Il existe bien sûr des modes que le pilote peut actionner pour passer outre le système de gestion et prendre ainsi le contrôle. C’est notamment le cas lorsqu’il souhaite obtenir la puissance maximale lors d’une manoeuvre de dépassement. L’utilisation de ce mode dépend naturellement de la stratégie de course. En théorie, les pilotes peuvent l’activer autant de fois qu’ils le souhaitent. Cependant, s’ils consomment plus de carburant et plus d’énergie électrique, ils doivent ensuite patienter pour récupérer de l’énergie. Jouir de la puissance maximale pendant un ou deux tours est possible mais, à long terme, cette stratégie n’est pas viable ».
Même s’il ne gère pas l’équilibre entre carburant et énergie électrique, le rôle du pilote n’est pas réduit pour autant par rapport à 2013. C’est même l’inverse et son travail sera plus ardu que lors des saisons précédentes. Il devra en effet toujours batailler avec la monoplace pour en garder le contrôle dans les zones de freinage appuyé, toujours adapter le freinage pour éviter de sous-virer, gérer la pédale d’accélérateur avec délicatesse à mi-virage, affronter les enchaînements complexes, avaler les courbes à haute vitesse... En termes de style de pilotage, cependant, des ajustements seront probablement nécessaires.
« La réponse de l’accélérateur va également varier et le pilote devra s’y adapter, explique Tokunaga. Dans les faits, une fois que le pilote accélère à fond, les systèmes de contrôle gèrent la puissance du propulseur, l’objectif étant de réduire le temps au tour avec le niveau d’énergie donné. A pleine charge, le moteur n’a toutefois plus besoin de délivrer sa puissance maximale. En appuyant à fond sur la pédale d’accélérateur, le pilote envoie un signal au propulseur, laquelle libère ensuite le maximum de puissance en fonction des différents niveaux d’énergie disponibles à l’instant donné.
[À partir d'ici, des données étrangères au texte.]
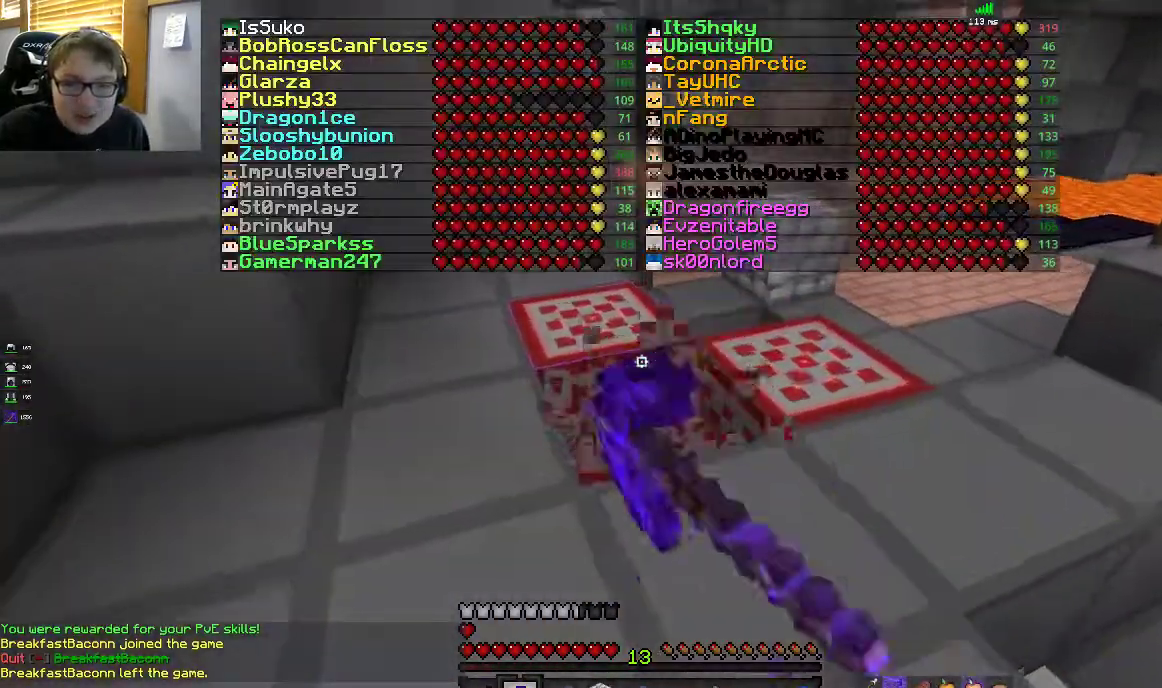
{"keys": ["w"], "mouse": ["left"], "events": [[233, "w", "up"], [467, "w", "down"]]}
Il devra tout de même ajuster son pilotage au comportement de la voiture et de ses nouveaux systèmes de récupération d’énergie ».
La gestion de la course et la stratégie employée seront plus flexibles que par le passé et la solution optimale variera considérablement d’un circuit à l’autre. Elle dépendra de facteurs aussi divers que le pourcentage de temps passé à pleine charge sur un tour, la vitesse de passage dans les courbes et la configuration aérodynamique de la voiture.
« Auparavant, les constructeurs rivalisaient pour atteindre le niveau de puissance le plus élevé. Désormais, ils rivaliseront pour trouver les solutions les plus intelligentes pour gérer la consommation d’énergie » conclut Tokunaga.
LES QUALIFICATIONS EN 2014 ? À FOND, COMME TOUJOURS !
En 2014, les séances de qualifications du samedi se disputeront à pleine charge, ce qui signifie que la voiture la plus rapide sera effectivement en pole le lendemain. La restriction sur le débit d’alimentation en carburant de 100 kg/h s’appliquera, certes, mais celle de 100 kilos sur la quantité d’essence embarquée n’aura aucun impact puisque les monoplaces n’en consomment que très peu sur un tour.
Sur un tour lancé, le pilote pourra utiliser la totalité du débit de carburant autorisé ainsi que l’intégralité de l’énergie électrique contenue dans la batterie. S’il décide toutefois d’utiliser toute son énergie sur un tour, il ne pourra pas couvrir une seconde boucle à pleine vitesse. Ce facteur devrait donner lieu à des séances encore plus intenses, avec des stratégies décalées entre les différentes écuries.